• _Your assignment_:
Continue the piece on the journalist Bai Rundai and the suspect Guo Baoshang, starting after its last sentence.

Chinese JSR (Journalistic Social Responsibility)??

Here’s yet another stir-fried tale of muckraking that has begged (and somewhat blurred) the ethical question of the hour: is the system to blame, or the journalists?

For the past few weeks, Sohu.com has been polling readers opinions’ in the case of Bai Rundai. The senior investigative journalist for the Henan Commercial News, a six-time winner of the province’s highest prize for reporting, became the subject of his own story in August after he volunteered to cover the cost of one man’s life-saving treatment. His beneficiary? A suspected murderer named Guo Baoshang, who on July 25 allegedly stabbed to death a married couple during a drunken fit, and then turned the knife on himself. Even Guo’s family didn’t want to pay to prolong his life, partly because they were sure he’d get the death penalty; interviewed at the hospital, his estranged wife also portrayed him as a deadbeat dad. Local police and civil affairs officials were not legally bound to help the accused culprit either, Bai was told. He wrote an editorial about it, entitled: “A criminal suspect approaches death; why no one will pick up the bill.”

• _Source material_:
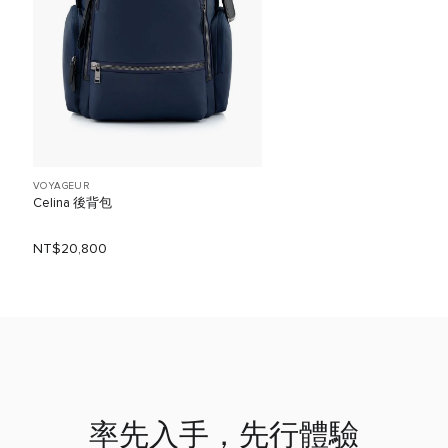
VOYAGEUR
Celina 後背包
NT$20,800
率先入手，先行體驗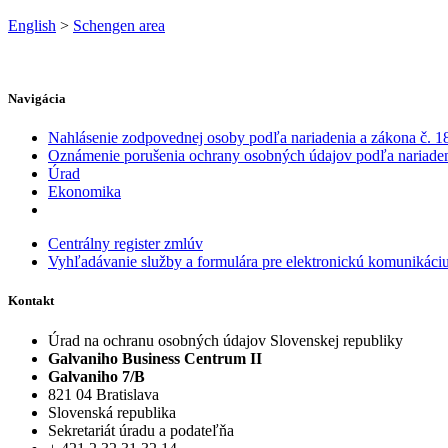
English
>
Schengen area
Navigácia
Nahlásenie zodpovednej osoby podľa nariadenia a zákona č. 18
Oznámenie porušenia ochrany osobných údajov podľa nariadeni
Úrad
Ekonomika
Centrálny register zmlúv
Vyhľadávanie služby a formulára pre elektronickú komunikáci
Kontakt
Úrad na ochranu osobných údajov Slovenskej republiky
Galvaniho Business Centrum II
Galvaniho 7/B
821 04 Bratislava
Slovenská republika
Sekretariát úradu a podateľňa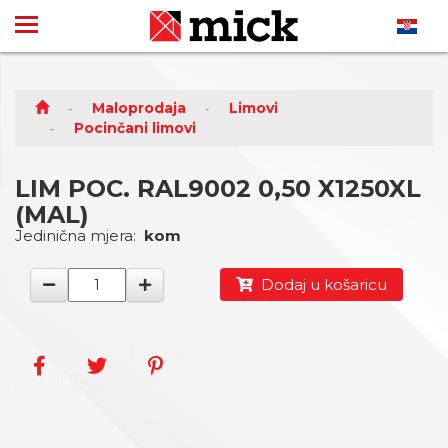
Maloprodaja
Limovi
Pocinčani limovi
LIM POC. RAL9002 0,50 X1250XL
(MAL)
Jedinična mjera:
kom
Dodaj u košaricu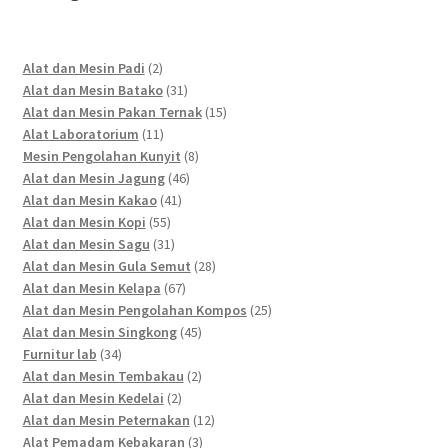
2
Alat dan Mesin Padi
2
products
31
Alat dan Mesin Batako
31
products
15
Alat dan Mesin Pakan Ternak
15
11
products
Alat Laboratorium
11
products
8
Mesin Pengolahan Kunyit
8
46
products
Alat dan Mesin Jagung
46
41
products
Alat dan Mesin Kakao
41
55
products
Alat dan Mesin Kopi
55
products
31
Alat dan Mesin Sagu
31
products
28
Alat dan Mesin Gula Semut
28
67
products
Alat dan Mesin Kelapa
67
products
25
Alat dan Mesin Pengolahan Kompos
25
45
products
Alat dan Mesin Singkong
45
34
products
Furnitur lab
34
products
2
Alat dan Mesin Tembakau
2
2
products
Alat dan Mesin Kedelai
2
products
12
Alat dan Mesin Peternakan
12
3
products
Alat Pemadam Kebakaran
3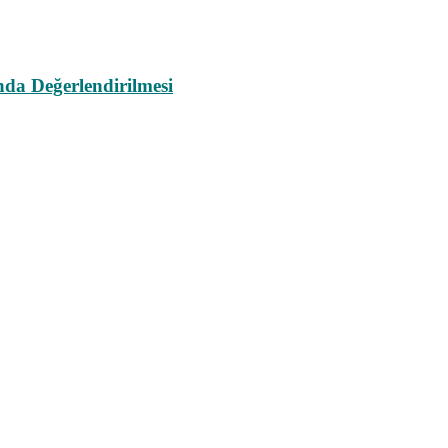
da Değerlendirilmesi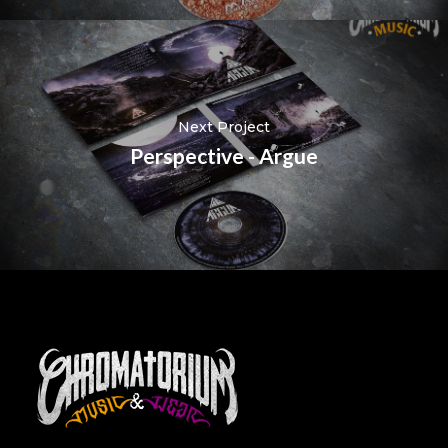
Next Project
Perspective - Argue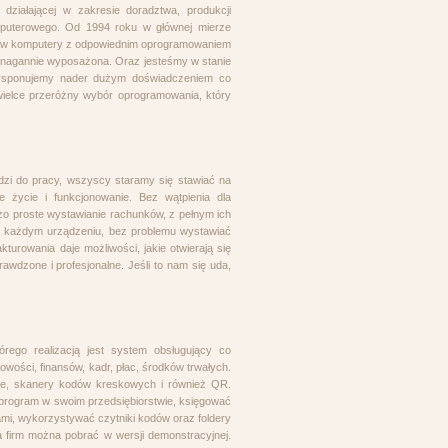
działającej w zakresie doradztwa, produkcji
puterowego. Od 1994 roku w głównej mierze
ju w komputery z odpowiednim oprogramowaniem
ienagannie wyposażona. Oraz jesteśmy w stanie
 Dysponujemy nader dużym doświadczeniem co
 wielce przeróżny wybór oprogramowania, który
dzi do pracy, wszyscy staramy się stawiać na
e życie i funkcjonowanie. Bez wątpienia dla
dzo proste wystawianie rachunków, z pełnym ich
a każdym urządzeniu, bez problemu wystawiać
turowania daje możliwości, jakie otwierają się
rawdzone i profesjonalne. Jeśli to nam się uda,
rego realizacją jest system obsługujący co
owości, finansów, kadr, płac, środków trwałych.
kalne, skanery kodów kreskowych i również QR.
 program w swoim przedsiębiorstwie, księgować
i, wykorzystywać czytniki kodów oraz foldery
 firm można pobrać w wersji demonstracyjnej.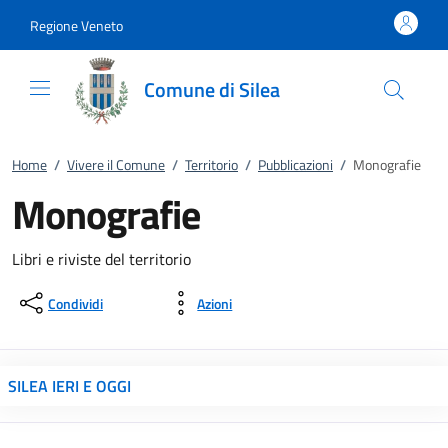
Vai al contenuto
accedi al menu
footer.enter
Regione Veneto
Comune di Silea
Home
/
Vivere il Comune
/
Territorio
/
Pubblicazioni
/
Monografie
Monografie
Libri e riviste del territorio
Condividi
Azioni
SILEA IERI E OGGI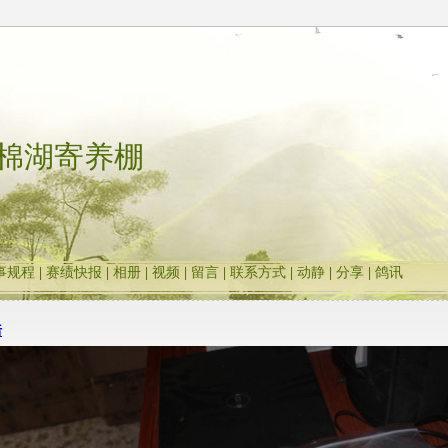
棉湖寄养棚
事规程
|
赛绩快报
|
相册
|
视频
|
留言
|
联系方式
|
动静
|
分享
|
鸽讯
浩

• _Answer section_:
The piece emerged on July 28, and later that evening, 38 hours after the hospital ceased treating Guo – in keeping with its rules for bills exceeding 10,000 yuan – Bai decided to pay the 2000 yuan (US$250) tab to resume his care. According to the account that ran about two weeks later in the China Youth Daily, Dai told a cub journo at that moment:

“Suspected criminals are people too! Although he’s blamed for a homicide, only the law may decide if he dies; how can we stand by watching with eyes wide-open as he waits to die before he’s even been tried?”

The trouble for Bai started, curiously, only after reporters from another section of his own paper interviewed him. Their first piece, which ran on August 1, recounted his Good Samaritan deed. But the next day’s article was sexier: “A reporter’s 2000 yuan to rescue a suspected murderer triggers controversy.”

The trail of news about Guo himself soon dried up. As of the last report, posted to an online charity news channel connected to Buddhist Web site in early September, he was still in hospital, still a suspected murderer.

From early August on, Chinese media debate pivoted instead on Bai. Sohu’s package began with an editor’s note that summed it up thusly: “Some people say Bai Rundai’s behavior is worthy of approval; but some people say he’s putting on a show (zuo xiu ‰ΩúÁßÄ).”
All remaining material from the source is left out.